# Greater Manyshot Book?



## DarkMask (Dec 3, 2006)

Greater Manyshot [General]
You are skilled at firing many arrows at once, even at different opponents. 

Prerequisites
Dex 17, Manyshot, Point Blank Shot, Rapid Shot, base attack bonus +6. 

Benefit
When you use the Manyshot feat, you can fire each arrow at a different target instead of firing all of them at the same target. You make a separate attack roll for each arrow, regardless of whether you fire them at separate targets or the same target. Your precision-based damage applies to each arrow fired, and, if you score a critical hit with more than one of the arrows, each critical hit deals critical damage. 

Special
A fighter may select this feat as one of his fighter bonus feats. 

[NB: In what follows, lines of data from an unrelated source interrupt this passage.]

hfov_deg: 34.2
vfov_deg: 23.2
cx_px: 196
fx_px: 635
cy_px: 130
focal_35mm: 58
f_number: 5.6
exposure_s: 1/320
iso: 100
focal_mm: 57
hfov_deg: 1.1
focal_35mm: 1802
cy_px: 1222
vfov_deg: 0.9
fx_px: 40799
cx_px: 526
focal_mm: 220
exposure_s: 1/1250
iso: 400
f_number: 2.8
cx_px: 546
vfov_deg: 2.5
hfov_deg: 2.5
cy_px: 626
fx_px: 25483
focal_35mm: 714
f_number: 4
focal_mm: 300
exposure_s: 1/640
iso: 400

I know this book is in the book of Psionic Feats, but my GM refuses to use anything from that book, even this ability that has nothing to do with Psionics. However, he says if I can find the same feat in another book he will allow it. So my question, is the feat Greater Manyshot in any other D&D book other then the book of Psionic Feats?


----------



## BlackSeed_Vash (Dec 3, 2006)

Sorry, I have never seen that Feat anywhere else. 
And to be honest, if I was the DM I would not allow the feat as is. It is just *too* good for a 4 Feat chain.


----------



## Ceska (Dec 3, 2006)

When  this summary is complete, then the feat is not in another book. I´m sorry.


----------



## frankthedm (Dec 3, 2006)

DarkMask said:
			
		

> I know this book is in the book of Psionic Feats, but my GM refuses to use anything from that book, even this ability that has nothing to do with Psionics. However, he says if I can find the same feat in another book he will allow it. So my question, is the feat Greater Manyshot in any other D&D book other then the book of Psionic Feats?

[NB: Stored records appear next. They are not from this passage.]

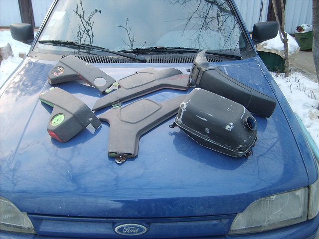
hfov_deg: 52.6
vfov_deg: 40.7
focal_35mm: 35
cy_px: 120
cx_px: 160
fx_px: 323
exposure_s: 1/30
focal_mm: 5.8
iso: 63
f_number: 2.8
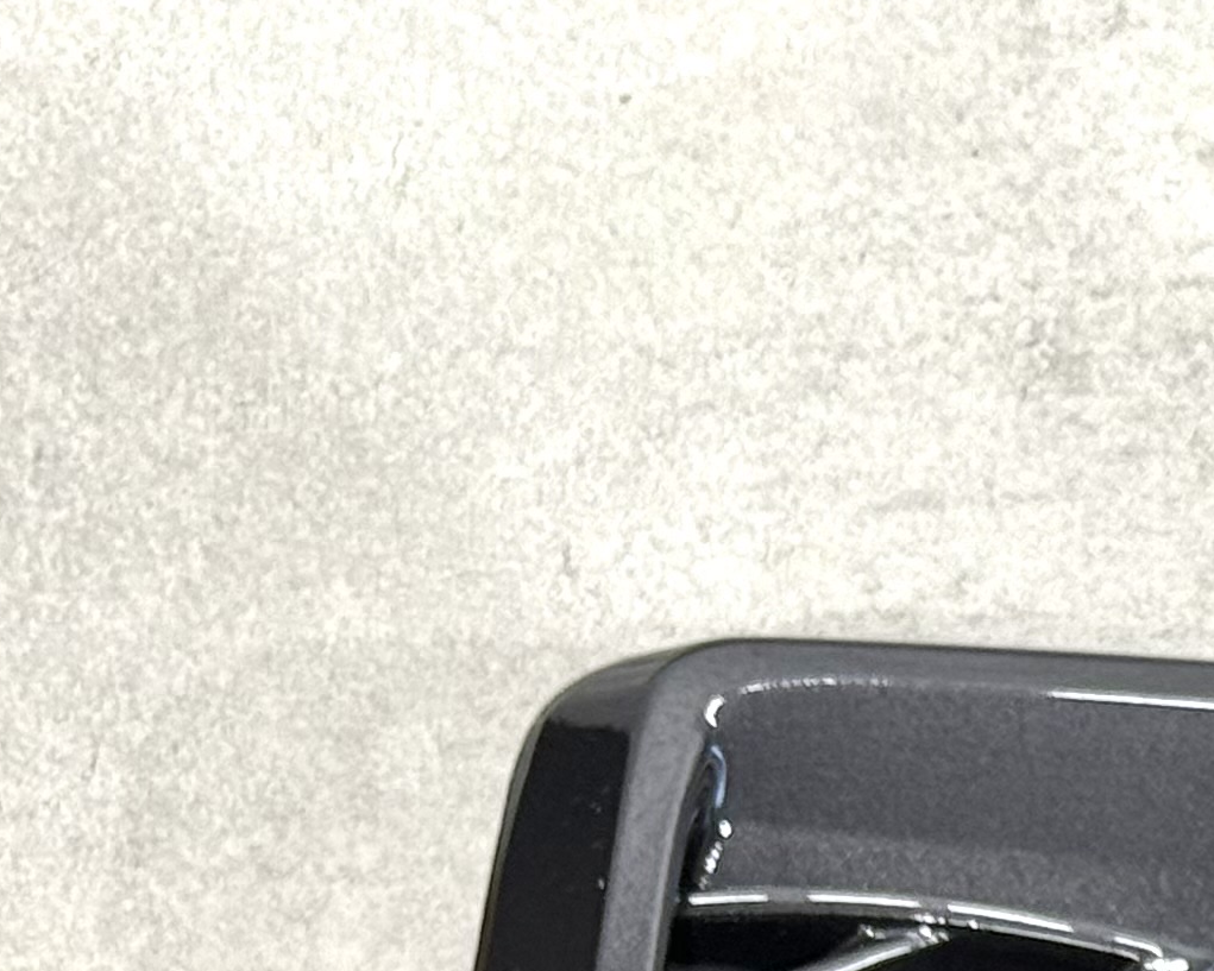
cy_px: 1730
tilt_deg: -60.4
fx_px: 6648
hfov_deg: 10.3
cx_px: 1295
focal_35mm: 185
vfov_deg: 8.1
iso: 100
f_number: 1.78
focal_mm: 6.76
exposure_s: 1/50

That kind of attitude I dislike. It is either too strong or not too strong. 

I'd say too strong for any class other than for a scout or maybe ranger. It is alright for the scout since the scout has to sacrifice a feat by taking Rapid shot. And they have no way to get that feat before level 12.


----------



## javcs (Dec 4, 2006)

Its in the SRD, albeit the psionics feats portion of it.

Manyshot and greater manyshot are must have feats for scouts if they're going the archery route.

I don't think that Greater Manyshot is too strong, well, except perhaps in the hands of an Order of the Bow Initiate, but let's not go there.

The fighter doesn't really need it, rangers don't need it need it (it's quite useful, but not vitally important), and they're really the only classes that can get it early and not have to worry about useless feat burning much.

Scouts are the only people who consistently get a decent amount of mileage from Greater Manyshot because of skirmish. Everybody else is probably better off getting Improved Rapid Shot (CWar), which lets you ignore the -2 penalty.


----------



## nonsi256 (Jul 20, 2012)

DarkMask said:


> However, he says if I can find the same feat in another book he will allow it.




Tell your DM not to make an idiot of himself/herself.
Either the feat is decent or not. It doesn't matter where it is written.


EDIT:
Ooops. That's one thread necromancy 
Didn't notice the date.


----------



## Sekhmet (Jul 20, 2012)

Feat Index
Feat Index is fantastic.


----------



## Dannyalcatraz (Jul 20, 2012)

> Barnhill8
> has no status.
> 
> Registered User
> ...



Reported


----------



## Dannyalcatraz (Jul 20, 2012)

> William400
> has no status.
> 
> Registered User
> ...



Reported


----------



## Dannyalcatraz (Jul 21, 2012)

> Virginia7
> has no status.
> 
> Registered User
> ...



Reported


----------



## frankthedm (Jul 23, 2012)

Wow, spambots really like this feat.



			
				nonsi256 said:
			
		

> Either the feat is decent or not. It doesn't matter where it is written.



While I personally agree feats should be judged on their own merits, sometimes banning material based on what book it is in can be prudent.  It is a useful method to avoid arguments of what is, and what isn't overpowered, which can vital dependent on group dynamics.


----------